La finale a vu Gi-Hun, AKA Player 456 (Lee Jung-jae), se sacrifier afin de s'assurer que le bébé de Jun-hee (Jo Yuri) est devenu le vainqueur du jeu, avec un pot massif de butin pour faciliter le fardeau d'être un orphelin.
Il aurait pu être en mesure de garder lui-même et le bébé en vie si lui ou son dernier rival restant, Myung-Gi (Yim Si-Wan) – qui se trouvait être le père du bébé – pensé déprimer le bouton rouge pour marquer le début du tour. Mais parce qu'ils ne l'ont pas fait, la mort de Myung-Gi ne comptait pas, ce qui signifie que c'était Gi-Hun ou l'enfant. Et compte tenu de son altruisme croissant tout au long de la série et de sa promesse de protéger le bébé à tout prix, il n'y avait qu'une seule façon qui pourrait se révéler.
Si l'auto-sacrifice de Gi-Hun est venu comme un choc (quoique logique), le reste de la finale était dédié à envelopper les choses d'une manière qui offrait un répit de la morve écrasante de la vision de la série.

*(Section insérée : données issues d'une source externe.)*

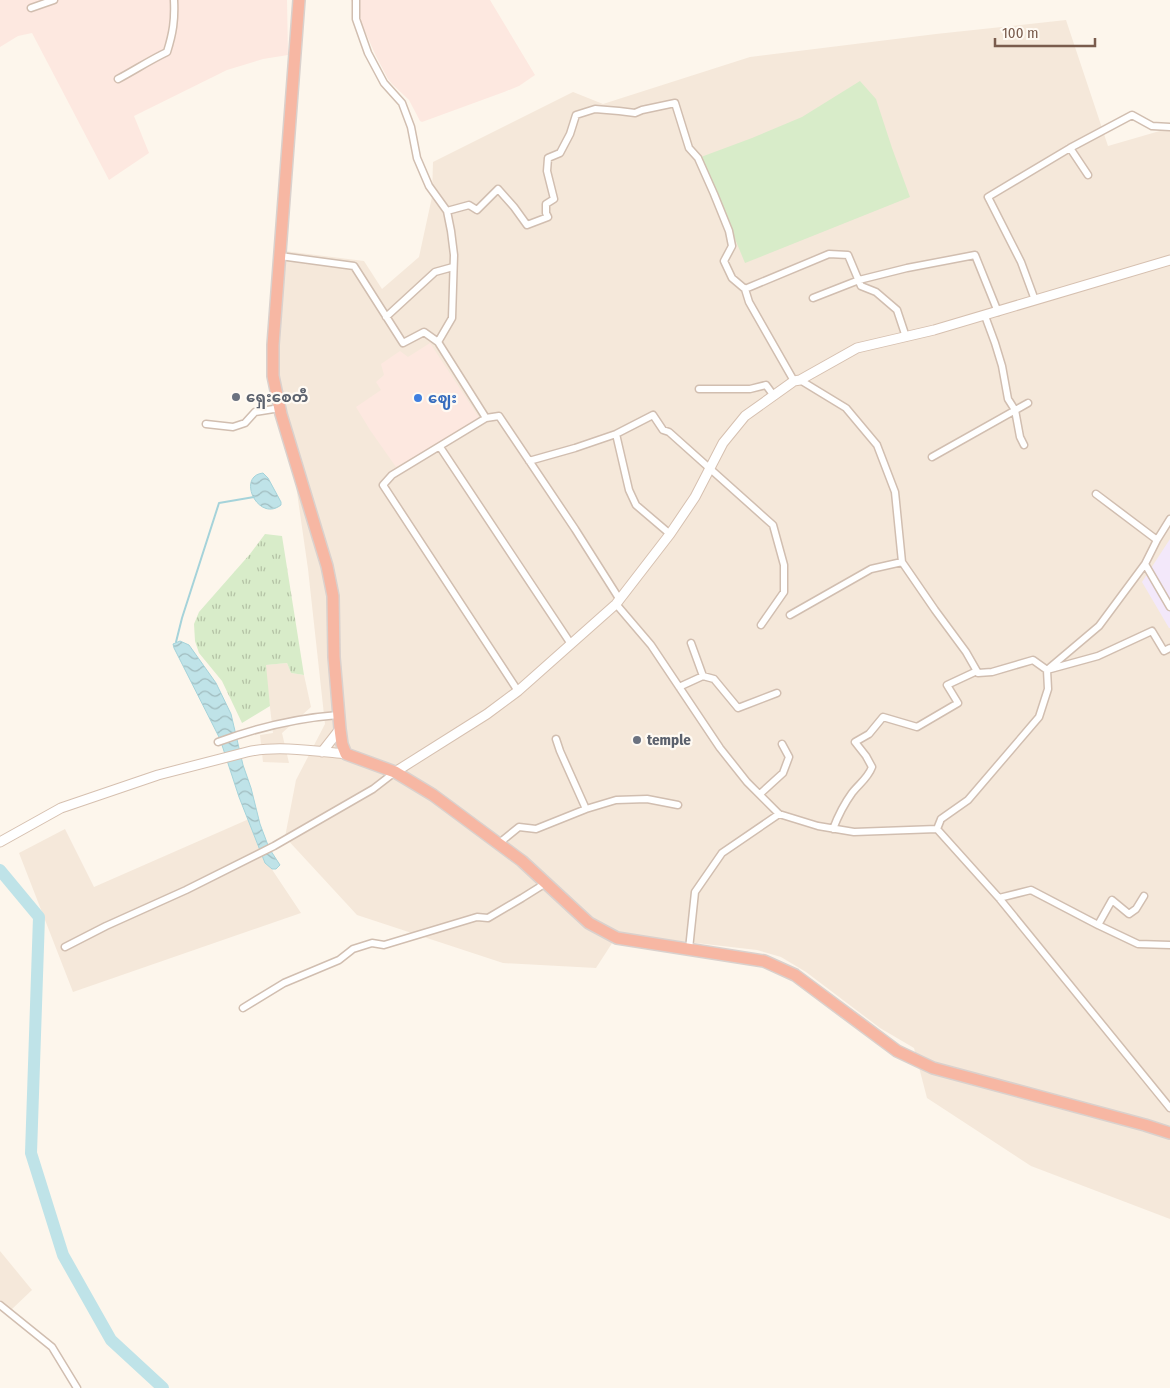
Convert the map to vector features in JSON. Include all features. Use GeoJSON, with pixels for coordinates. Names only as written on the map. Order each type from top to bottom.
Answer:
{"type":"FeatureCollection","features":[{"type":"Feature","properties":{"kind":"highway"},"geometry":{"type":"LineString","coordinates":[[299,0],[273,344],[273,376],[280,408],[327,566],[333,596],[334,657],[338,715],[342,744],[346,754],[395,772],[433,795],[522,861],[589,923],[617,938],[764,961],[795,975],[897,1051],[933,1068],[1170,1133]]}},
{"type":"Feature","properties":{"kind":"street"},"geometry":{"type":"LineString","coordinates":[[31,8],[54,0]]}},
{"type":"Feature","properties":{"kind":"street"},"geometry":{"type":"LineString","coordinates":[[118,79],[153,58],[167,52],[173,34],[175,18],[174,0]]}},
{"type":"Feature","properties":{"kind":"street"},"geometry":{"type":"LineString","coordinates":[[356,0],[356,19],[368,53],[384,83],[402,103],[411,127],[417,158],[430,186],[447,211],[451,231],[453,268],[452,318],[438,342]]}},
{"type":"Feature","properties":{"kind":"street"},"geometry":{"type":"LineString","coordinates":[[447,211],[468,205],[477,210],[498,189],[527,225],[548,217],[546,204],[554,200],[547,171],[548,158],[560,153],[570,134],[576,115],[595,109],[635,113],[675,103],[689,148],[698,158],[729,230],[732,246],[724,261],[732,278],[745,288],[749,302],[797,380],[846,408],[877,445],[895,492],[902,562],[966,652],[978,673],[992,672],[1033,660],[1047,670]]}},
{"type":"Feature","properties":{"kind":"street"},"geometry":{"type":"LineString","coordinates":[[1035,300],[1020,262],[988,197],[1070,148],[1132,115],[1152,126],[1170,127]]}},
{"type":"Feature","properties":{"kind":"street"},"geometry":{"type":"LineString","coordinates":[[1070,148],[1088,175]]}},
{"type":"Feature","properties":{"kind":"street"},"geometry":{"type":"LineString","coordinates":[[745,288],[829,254],[848,255],[862,286],[876,292],[897,310],[906,337]]}},
{"type":"Feature","properties":{"kind":"street"},"geometry":{"type":"LineString","coordinates":[[813,298],[859,280],[907,268],[975,255],[998,312]]}},
{"type":"Feature","properties":{"kind":"street"},"geometry":{"type":"LineString","coordinates":[[280,256],[354,266],[403,343],[424,332],[438,342],[486,418]]}},
{"type":"Feature","properties":{"kind":"street"},"geometry":{"type":"LineString","coordinates":[[65,947],[274,846],[373,789],[395,772],[487,714],[518,690],[618,602],[670,534],[695,497],[722,443],[745,416],[797,380],[857,348],[985,316],[1170,260]]}},
{"type":"Feature","properties":{"kind":"street"},"geometry":{"type":"LineString","coordinates":[[386,316],[435,272],[453,268]]}},
{"type":"Feature","properties":{"kind":"street"},"geometry":{"type":"LineString","coordinates":[[985,316],[996,343],[1008,399],[1015,410],[1020,437],[1024,445]]}},
{"type":"Feature","properties":{"kind":"street"},"geometry":{"type":"LineString","coordinates":[[699,389],[750,389],[766,385],[774,396]]}},
{"type":"Feature","properties":{"kind":"street"},"geometry":{"type":"LineString","coordinates":[[932,457],[1028,403]]}},
{"type":"Feature","properties":{"kind":"street"},"geometry":{"type":"LineString","coordinates":[[206,424],[233,427],[245,423],[255,412],[280,408]]}},
{"type":"Feature","properties":{"kind":"street"},"geometry":{"type":"LineString","coordinates":[[529,461],[616,434],[653,415],[663,430],[669,432],[772,525],[784,564],[784,592],[761,625]]}},
{"type":"Feature","properties":{"kind":"street"},"geometry":{"type":"LineString","coordinates":[[518,690],[383,485],[392,475],[486,418],[498,416],[575,529],[618,602],[651,645],[720,748],[747,782],[779,814],[818,826],[854,832],[937,830],[999,898],[1170,1108]]}},
{"type":"Feature","properties":{"kind":"street"},"geometry":{"type":"LineString","coordinates":[[616,434],[630,490],[636,505],[670,534]]}},
{"type":"Feature","properties":{"kind":"street"},"geometry":{"type":"LineString","coordinates":[[440,446],[571,644]]}},
{"type":"Feature","properties":{"kind":"street"},"geometry":{"type":"LineString","coordinates":[[1096,494],[1157,540]]}},
{"type":"Feature","properties":{"kind":"street"},"geometry":{"type":"LineString","coordinates":[[1047,670],[1099,626],[1145,564],[1170,520]]}},
{"type":"Feature","properties":{"kind":"street"},"geometry":{"type":"LineString","coordinates":[[790,615],[871,569],[902,562]]}},
{"type":"Feature","properties":{"kind":"street"},"geometry":{"type":"LineString","coordinates":[[1145,564],[1170,607]]}},
{"type":"Feature","properties":{"kind":"street"},"geometry":{"type":"LineString","coordinates":[[1047,670],[1098,656],[1152,631],[1164,651],[1170,648]]}},
{"type":"Feature","properties":{"kind":"street"},"geometry":{"type":"LineString","coordinates":[[691,642],[703,676]]}},
{"type":"Feature","properties":{"kind":"street"},"geometry":{"type":"LineString","coordinates":[[937,830],[940,819],[968,800],[1039,717],[1048,689],[1047,670]]}},
{"type":"Feature","properties":{"kind":"street"},"geometry":{"type":"LineString","coordinates":[[833,829],[842,806],[869,776],[872,767],[856,742],[869,734],[884,716],[917,726],[958,703],[947,685],[977,671]]}},
{"type":"Feature","properties":{"kind":"street"},"geometry":{"type":"LineString","coordinates":[[679,687],[703,676],[714,679],[738,708],[777,693]]}},
{"type":"Feature","properties":{"kind":"street"},"geometry":{"type":"LineString","coordinates":[[218,742],[242,733],[313,717],[338,715]]}},
{"type":"Feature","properties":{"kind":"street"},"geometry":{"type":"LineString","coordinates":[[322,752],[340,729]]}},
{"type":"Feature","properties":{"kind":"street"},"geometry":{"type":"LineString","coordinates":[[556,740],[586,809]]}},
{"type":"Feature","properties":{"kind":"street"},"geometry":{"type":"LineString","coordinates":[[760,794],[783,773],[789,757],[782,744]]}},
{"type":"Feature","properties":{"kind":"street"},"geometry":{"type":"LineString","coordinates":[[0,842],[61,808],[158,775],[257,749],[346,754]]}},
{"type":"Feature","properties":{"kind":"street"},"geometry":{"type":"LineString","coordinates":[[498,844],[519,827],[536,829],[586,809],[616,800],[647,799],[678,805]]}},
{"type":"Feature","properties":{"kind":"street"},"geometry":{"type":"LineString","coordinates":[[689,949],[696,892],[722,853],[779,814]]}},
{"type":"Feature","properties":{"kind":"street"},"geometry":{"type":"LineString","coordinates":[[243,1008],[284,983],[339,960],[353,949],[372,943],[384,945],[477,918],[488,918],[546,883]]}},
{"type":"Feature","properties":{"kind":"street"},"geometry":{"type":"LineString","coordinates":[[999,898],[1031,890],[1138,944],[1170,945]]}},
{"type":"Feature","properties":{"kind":"street"},"geometry":{"type":"LineString","coordinates":[[1098,925],[1112,900],[1129,914],[1136,909],[1144,896]]}},
{"type":"Feature","properties":{"kind":"street"},"geometry":{"type":"LineString","coordinates":[[0,1305],[52,1347],[77,1388]]}},
{"type":"Feature","properties":{"kind":"shaded area"},"geometry":{"type":"Polygon","coordinates":[[[0,0],[287,0],[288,55],[263,59],[227,70],[134,116],[149,153],[109,180],[32,33],[18,36],[0,47],[0,0]]]}},
{"type":"Feature","properties":{"kind":"shaded area"},"geometry":{"type":"Polygon","coordinates":[[[351,0],[490,0],[535,75],[519,86],[422,122],[409,100],[388,79],[351,0]]]}},
{"type":"Feature","properties":{"kind":"shaded area"},"geometry":{"type":"Polygon","coordinates":[[[1066,20],[1108,146],[1170,128],[1170,1219],[1031,1166],[927,1098],[914,1048],[880,1028],[806,972],[781,957],[757,950],[618,934],[596,968],[503,963],[357,915],[285,837],[296,780],[325,724],[308,569],[285,409],[275,364],[284,251],[364,261],[382,289],[419,257],[432,197],[433,162],[573,92],[603,104],[750,57],[1066,20]]]}},
{"type":"Feature","properties":{"kind":"shaded area","name":"ဈေး"},"geometry":{"type":"Polygon","coordinates":[[[430,343],[480,419],[396,467],[356,407],[381,390],[376,382],[384,375],[381,364],[400,351],[408,357],[430,343]]]}},
{"type":"Feature","properties":{"kind":"shaded area"},"geometry":{"type":"Polygon","coordinates":[[[1170,539],[1170,628],[1169,628],[1142,582],[1170,539]]]}},
{"type":"Feature","properties":{"kind":"shaded area"},"geometry":{"type":"Polygon","coordinates":[[[287,663],[291,673],[304,675],[311,707],[282,733],[289,763],[263,762],[260,735],[273,733],[265,665],[287,663]]]}},
{"type":"Feature","properties":{"kind":"shaded area"},"geometry":{"type":"Polygon","coordinates":[[[249,819],[263,856],[301,913],[73,992],[19,853],[65,829],[94,887],[249,819]]]}},
{"type":"Feature","properties":{"kind":"shaded area"},"geometry":{"type":"Polygon","coordinates":[[[0,1251],[32,1290],[11,1310],[0,1300],[0,1251]]]}},
{"type":"Feature","properties":{"kind":"green space"},"geometry":{"type":"Polygon","coordinates":[[[860,81],[876,99],[910,197],[745,263],[701,157],[802,117],[860,81]]]}},
{"type":"Feature","properties":{"kind":"green space"},"geometry":{"type":"Polygon","coordinates":[[[265,534],[282,536],[304,675],[291,673],[287,663],[266,665],[270,706],[242,723],[222,681],[199,653],[195,641],[194,624],[199,612],[265,534]]]}},
{"type":"Feature","properties":{"kind":"water"},"geometry":{"type":"Polygon","coordinates":[[[263,473],[268,478],[281,502],[281,505],[273,509],[265,508],[258,504],[253,497],[251,482],[255,476],[263,473]]]}},
{"type":"Feature","properties":{"kind":"water"},"geometry":{"type":"Polygon","coordinates":[[[180,641],[189,645],[216,683],[231,714],[260,824],[269,848],[280,865],[276,869],[272,869],[265,863],[239,797],[220,739],[174,648],[173,644],[180,641]]]}},
{"type":"Feature","properties":{"kind":"waterway"},"geometry":{"type":"LineString","coordinates":[[176,642],[219,503],[254,497]]}},
{"type":"Feature","properties":{"kind":"waterway"},"geometry":{"type":"LineString","coordinates":[[0,870],[39,917],[31,1153],[63,1255],[111,1340],[163,1388]]}},
{"type":"Feature","properties":{"kind":"place","name":"ရှေးစေတီ"},"geometry":{"type":"Point","coordinates":[236,397]}},
{"type":"Feature","properties":{"kind":"place","name":"ဈေး"},"geometry":{"type":"Point","coordinates":[418,398]}},
{"type":"Feature","properties":{"kind":"place","name":"temple"},"geometry":{"type":"Point","coordinates":[637,740]}}]}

Gi-Hun (Lee Jung-jae) a résisté à la tentation de passer du côté sombre.Crédit: Netflix
Le transfuge nord-coréen est devenu le garde rose No-Eul (Park Gyu-young) a réussi à garder le joueur en vie 246, Gyeong-Seok (Lee Jin-Uk), l'artiste qu'elle connaissait dans le parc d'attractions, qui était entré dans le jeu afin de collecter l'argent pour la chirurgie de sauvetage de sa jeune fille. No-Eul s'est également terminé avec un peu d'espoir de trouver sa propre fille encore en vie, en Chine.
Il y avait d'autres fins «heureuses» – ou du moins aussi heureuses que Jeu de calmar Autoriser – y compris le front homme qui rendait une visite à la fille de Gi-Hun à Los Angeles, et lui offrant une preuve que son père n'était pas simplement un Deadbeat, il l'aimait, et il a en fait tout donné pour elle… et voici une carte bancaire avec 456 milliards de won dans le compte pour le prouver. (Que le don d'une survêtement imbibé de sang soit tout à fait le moyen de transmettre un tel message, nous laisserons à la fille et à son thérapeute.)
En fait, le devant de l'homme lui-même semblait changé. Inspiré par l'altruisme de Gi-Hun, il se déplaçait furtivement dans le monde pour carré les dettes morales et financières partout.
« Le message que je voulais communiquer était que si nous poursuivons uniquement notre intérêt personnel immédiat, et refusons de re-redétendre, de sacrifier ou de supporter des coûts, et si nous ne rassemblons pas la tête, nous n'avons pas d'avenir », a déclaré Hwang à propos du thème global de son émission.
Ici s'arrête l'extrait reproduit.